PaaS adoption hindered by cloud washing, market immaturity
Many cloud pros see PaaS as the next big thing, if it can overcome vendors' cloud washing tricks and market immaturity. But what makes true PaaS?
Cloud computing is catching on in a big way, and as it matures, adoption keeps growing and new uses emerge. Those in the IT world are getting ever more comfortable with Software as a Service and Infrastructure as a Service. But Platform as a Service remains a murky endeavor, often due to problems with cloud washing and the market's infancy.
For a certain class of applications, Software as a Service (SaaS), is a slam dunk, providing access to complex applications in a way that does not require a steep outlay of cash and requires low management overhead. Likewise, Infrastructure as a Service (IaaS) is increasingly attractive to many organizations, offering access to vast amounts of compute, storage and bandwidth resources that can be manipulated much like on-premises infrastructure, with no up-front costs.
Platform as a Service (PaaS) is a whole other ballgame. Favored by forward-looking developers, PaaS' main value proposition is increased productivity and faster deployment times. PaaS also provides built-in provisions for automatic scaling and failover, freeing developers from having to learn these complex coding techniques if they want those capabilities in their applications.
Make way for PaaS
Part 1: PaaS adoption hindered by cloud washing, market immaturity
Part 2: IaaS infringes on acceptance of true PaaS cloud architecture
Part 3: Private PaaS eases enterprise governance, cloud security concerns
"When you combine a prebuilt OS and development platform, application deployment is dramatically simpler," said Roger Jennings, principal consultant of OakLeaf Systems and a .Net developer. While most IT professionals naturally gravitate to IaaS for their cloud needs, it takes just one-tenth the time to stand up a website on Microsoft's Windows Azure PaaS, for example, he claimed.
Today, the market for PaaS is a small fraction of the overall public cloud. But if PaaS takes off -- and many experts believe that it will -- that could have wide-ranging implications for IT professionals, ushering in yet more changes in their roles and responsibilities. But the market is still in its infancy, making it difficult for enterprise IT to predict how many and what types of PaaS platforms and PaaS-resident applications they may be asked to support down the road.
Anatomy of a PaaS
The first thing most IT shops need to get straight is the difference between true PaaS platforms and pseudo PaaS.
"Remember all the cloud washing that we used to see from infrastructure providers?" said James Staten, an analyst with Forrester Research. "It's much worse with PaaS."
Staten said he routinely sees vendors trying to pass off garden-variety IaaS with a few added services as PaaS, confusing developers and operations professionals alike.
PaaS platform roots
Many PaaS platforms have their roots in a specific programming language. Over time, most PaaS vendors have moved beyond a single language and claim to be "polyglot," supporting multiple languages. Nevertheless, their heritage is worth bearing in mind, as it may help inform your choice of which one best fits your environment. Here is an incomplete list of PaaS players and the original development environment for which they were designed.
AppFog — PHP
CloudBees – Java
CloudFoundry – Ruby on Rails
Engine Yard – Ruby on Rails, PHP
Google App Engine – Python
Heroku — Ruby
Microsoft Windows Azure — .Net
At its core, a true PaaS platform must include an abstracted runtime environment, an application server, caching layers, integration with development tools, plus features for autoscaling and failover. That middleware, to use an old-school term, can run atop public IaaS, or be delivered to run on on-premises hardware.

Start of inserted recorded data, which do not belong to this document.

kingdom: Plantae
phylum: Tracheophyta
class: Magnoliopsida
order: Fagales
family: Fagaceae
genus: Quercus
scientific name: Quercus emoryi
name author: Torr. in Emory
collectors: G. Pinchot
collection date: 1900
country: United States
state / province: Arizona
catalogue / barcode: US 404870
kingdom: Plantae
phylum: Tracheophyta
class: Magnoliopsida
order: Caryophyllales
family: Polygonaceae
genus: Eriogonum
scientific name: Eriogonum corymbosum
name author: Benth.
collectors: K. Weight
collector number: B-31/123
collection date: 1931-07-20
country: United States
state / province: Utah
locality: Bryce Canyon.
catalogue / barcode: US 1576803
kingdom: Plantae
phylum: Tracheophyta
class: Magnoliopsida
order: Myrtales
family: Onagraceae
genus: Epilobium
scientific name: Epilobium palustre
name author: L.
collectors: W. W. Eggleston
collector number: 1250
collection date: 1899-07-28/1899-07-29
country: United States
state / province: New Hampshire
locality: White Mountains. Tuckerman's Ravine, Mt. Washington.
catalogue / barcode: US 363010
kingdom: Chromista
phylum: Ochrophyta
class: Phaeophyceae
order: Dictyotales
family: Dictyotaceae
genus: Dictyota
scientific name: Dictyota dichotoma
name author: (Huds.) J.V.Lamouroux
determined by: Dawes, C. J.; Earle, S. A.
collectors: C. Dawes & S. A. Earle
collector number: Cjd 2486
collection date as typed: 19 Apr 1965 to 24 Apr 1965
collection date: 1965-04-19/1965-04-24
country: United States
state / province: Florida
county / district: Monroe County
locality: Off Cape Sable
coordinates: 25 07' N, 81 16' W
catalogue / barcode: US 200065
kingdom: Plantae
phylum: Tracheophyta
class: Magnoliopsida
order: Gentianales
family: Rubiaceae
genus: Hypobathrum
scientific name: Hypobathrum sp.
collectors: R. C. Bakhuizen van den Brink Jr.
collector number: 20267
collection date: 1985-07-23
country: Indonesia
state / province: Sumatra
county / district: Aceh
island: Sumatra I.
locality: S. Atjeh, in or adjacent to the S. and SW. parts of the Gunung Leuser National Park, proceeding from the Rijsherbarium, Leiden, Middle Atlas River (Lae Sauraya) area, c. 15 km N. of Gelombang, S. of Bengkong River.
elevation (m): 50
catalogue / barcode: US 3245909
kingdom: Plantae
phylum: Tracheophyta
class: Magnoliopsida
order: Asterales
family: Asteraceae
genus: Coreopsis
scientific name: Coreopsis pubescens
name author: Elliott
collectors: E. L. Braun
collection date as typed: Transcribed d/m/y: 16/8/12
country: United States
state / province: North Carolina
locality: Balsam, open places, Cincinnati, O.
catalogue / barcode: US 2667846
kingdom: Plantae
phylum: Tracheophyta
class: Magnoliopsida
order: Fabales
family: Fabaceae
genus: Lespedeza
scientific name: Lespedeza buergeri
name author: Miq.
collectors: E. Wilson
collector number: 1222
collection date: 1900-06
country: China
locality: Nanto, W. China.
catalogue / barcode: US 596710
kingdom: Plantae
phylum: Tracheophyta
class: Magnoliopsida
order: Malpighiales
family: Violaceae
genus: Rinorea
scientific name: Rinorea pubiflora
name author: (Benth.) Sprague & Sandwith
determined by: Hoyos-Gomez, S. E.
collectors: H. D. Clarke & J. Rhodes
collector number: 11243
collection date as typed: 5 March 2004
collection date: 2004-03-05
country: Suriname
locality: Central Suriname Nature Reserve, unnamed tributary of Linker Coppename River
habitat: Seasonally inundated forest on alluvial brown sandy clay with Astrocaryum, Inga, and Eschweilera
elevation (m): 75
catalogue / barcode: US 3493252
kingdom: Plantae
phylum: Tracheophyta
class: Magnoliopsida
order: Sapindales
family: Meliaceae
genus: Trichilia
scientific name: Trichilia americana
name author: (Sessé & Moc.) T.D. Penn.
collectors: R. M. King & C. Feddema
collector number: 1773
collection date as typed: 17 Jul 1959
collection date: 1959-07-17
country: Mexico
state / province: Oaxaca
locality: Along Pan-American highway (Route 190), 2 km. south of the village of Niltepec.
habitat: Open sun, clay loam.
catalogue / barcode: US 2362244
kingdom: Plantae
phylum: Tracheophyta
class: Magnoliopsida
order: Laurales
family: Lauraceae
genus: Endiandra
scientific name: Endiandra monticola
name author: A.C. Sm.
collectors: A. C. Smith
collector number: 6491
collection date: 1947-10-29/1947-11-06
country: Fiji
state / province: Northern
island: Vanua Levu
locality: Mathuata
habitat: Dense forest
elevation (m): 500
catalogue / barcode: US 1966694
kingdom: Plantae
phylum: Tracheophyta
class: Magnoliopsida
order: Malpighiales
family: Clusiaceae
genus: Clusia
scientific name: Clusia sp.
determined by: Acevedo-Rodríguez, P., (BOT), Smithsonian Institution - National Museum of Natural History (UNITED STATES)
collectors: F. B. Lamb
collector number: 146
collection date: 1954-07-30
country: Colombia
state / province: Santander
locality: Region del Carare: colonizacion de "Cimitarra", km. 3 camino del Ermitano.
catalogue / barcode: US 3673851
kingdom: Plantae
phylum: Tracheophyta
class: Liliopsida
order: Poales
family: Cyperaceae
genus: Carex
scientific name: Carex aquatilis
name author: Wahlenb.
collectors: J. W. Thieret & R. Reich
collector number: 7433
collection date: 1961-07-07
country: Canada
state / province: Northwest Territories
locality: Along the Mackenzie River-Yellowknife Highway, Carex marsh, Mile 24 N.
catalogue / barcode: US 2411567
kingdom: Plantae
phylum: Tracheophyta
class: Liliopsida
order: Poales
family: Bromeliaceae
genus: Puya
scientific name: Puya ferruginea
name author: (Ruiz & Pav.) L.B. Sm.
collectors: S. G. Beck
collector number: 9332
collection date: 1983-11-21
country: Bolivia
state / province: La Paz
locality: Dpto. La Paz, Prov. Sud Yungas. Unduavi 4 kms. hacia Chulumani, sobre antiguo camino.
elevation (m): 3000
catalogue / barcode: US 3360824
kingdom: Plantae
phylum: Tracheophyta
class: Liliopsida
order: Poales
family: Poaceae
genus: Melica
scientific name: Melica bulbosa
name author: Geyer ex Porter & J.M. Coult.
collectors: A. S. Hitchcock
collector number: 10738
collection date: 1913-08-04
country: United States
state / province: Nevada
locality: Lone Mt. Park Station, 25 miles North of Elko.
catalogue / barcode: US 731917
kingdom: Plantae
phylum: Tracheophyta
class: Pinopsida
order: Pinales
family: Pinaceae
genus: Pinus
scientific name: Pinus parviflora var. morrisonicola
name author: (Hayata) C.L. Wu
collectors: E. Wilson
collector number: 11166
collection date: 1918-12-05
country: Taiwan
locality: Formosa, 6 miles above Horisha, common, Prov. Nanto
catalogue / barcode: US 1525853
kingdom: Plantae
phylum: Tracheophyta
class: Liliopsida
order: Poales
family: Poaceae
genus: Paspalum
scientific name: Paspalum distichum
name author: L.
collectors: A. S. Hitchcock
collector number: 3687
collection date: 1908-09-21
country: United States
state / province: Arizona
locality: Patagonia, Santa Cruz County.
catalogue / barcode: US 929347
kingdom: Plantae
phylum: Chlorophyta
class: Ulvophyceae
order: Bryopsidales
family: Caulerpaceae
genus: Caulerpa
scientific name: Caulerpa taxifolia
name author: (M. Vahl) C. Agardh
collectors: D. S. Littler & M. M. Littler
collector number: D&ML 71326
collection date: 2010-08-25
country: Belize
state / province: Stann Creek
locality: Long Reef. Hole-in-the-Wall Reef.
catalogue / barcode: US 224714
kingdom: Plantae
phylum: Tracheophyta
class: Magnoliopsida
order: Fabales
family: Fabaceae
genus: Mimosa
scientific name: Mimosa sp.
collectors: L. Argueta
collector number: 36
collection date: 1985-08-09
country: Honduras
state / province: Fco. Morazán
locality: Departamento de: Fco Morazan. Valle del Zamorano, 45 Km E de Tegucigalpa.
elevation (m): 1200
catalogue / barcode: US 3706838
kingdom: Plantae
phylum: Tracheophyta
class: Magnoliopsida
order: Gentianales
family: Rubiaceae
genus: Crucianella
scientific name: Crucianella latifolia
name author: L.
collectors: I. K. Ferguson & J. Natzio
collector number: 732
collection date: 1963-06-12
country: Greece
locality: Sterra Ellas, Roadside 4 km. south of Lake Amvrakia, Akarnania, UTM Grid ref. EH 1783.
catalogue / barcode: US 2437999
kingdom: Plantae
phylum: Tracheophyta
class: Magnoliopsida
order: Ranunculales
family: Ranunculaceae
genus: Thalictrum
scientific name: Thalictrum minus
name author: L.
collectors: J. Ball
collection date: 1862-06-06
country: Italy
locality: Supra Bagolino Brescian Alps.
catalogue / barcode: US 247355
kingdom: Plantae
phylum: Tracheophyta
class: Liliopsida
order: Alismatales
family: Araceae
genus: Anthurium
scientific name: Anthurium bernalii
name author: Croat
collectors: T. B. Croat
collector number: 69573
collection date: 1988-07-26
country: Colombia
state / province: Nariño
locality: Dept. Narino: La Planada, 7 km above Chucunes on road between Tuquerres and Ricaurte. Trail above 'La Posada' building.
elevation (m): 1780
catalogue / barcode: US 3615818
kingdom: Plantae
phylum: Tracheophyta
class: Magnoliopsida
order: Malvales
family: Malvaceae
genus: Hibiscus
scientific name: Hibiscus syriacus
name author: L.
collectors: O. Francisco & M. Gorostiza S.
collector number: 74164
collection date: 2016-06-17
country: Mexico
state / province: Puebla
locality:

Examples of true PaaS include, but are not limited to, Microsoft Azure, Engine Yard, Heroku, CloudBees and Google App Engine, Staten said. Amazon Web Service's (AWS) Elastic BeanStalk, while often touted as PaaS, doesn't quite fit the bill.
"What Beanstalk does is take a script for how to deploy a complex application on IaaS, plus adds scripting for failover and scalability," Staten said. In contrast, true PaaS does not supply scripts, but exposes components that can be called by the application, he explained.
The differences between true and pseudo PaaS are not simply academic; there are real implications for the developer team. For developers who believe they're working on PaaS, "the expectation is that. I write my code, I deploy it, it automatically scales and it automatically fails over," Staten said. On a pseudo PaaS, "there's an expectation miscue; the application doesn't scale and it falls over."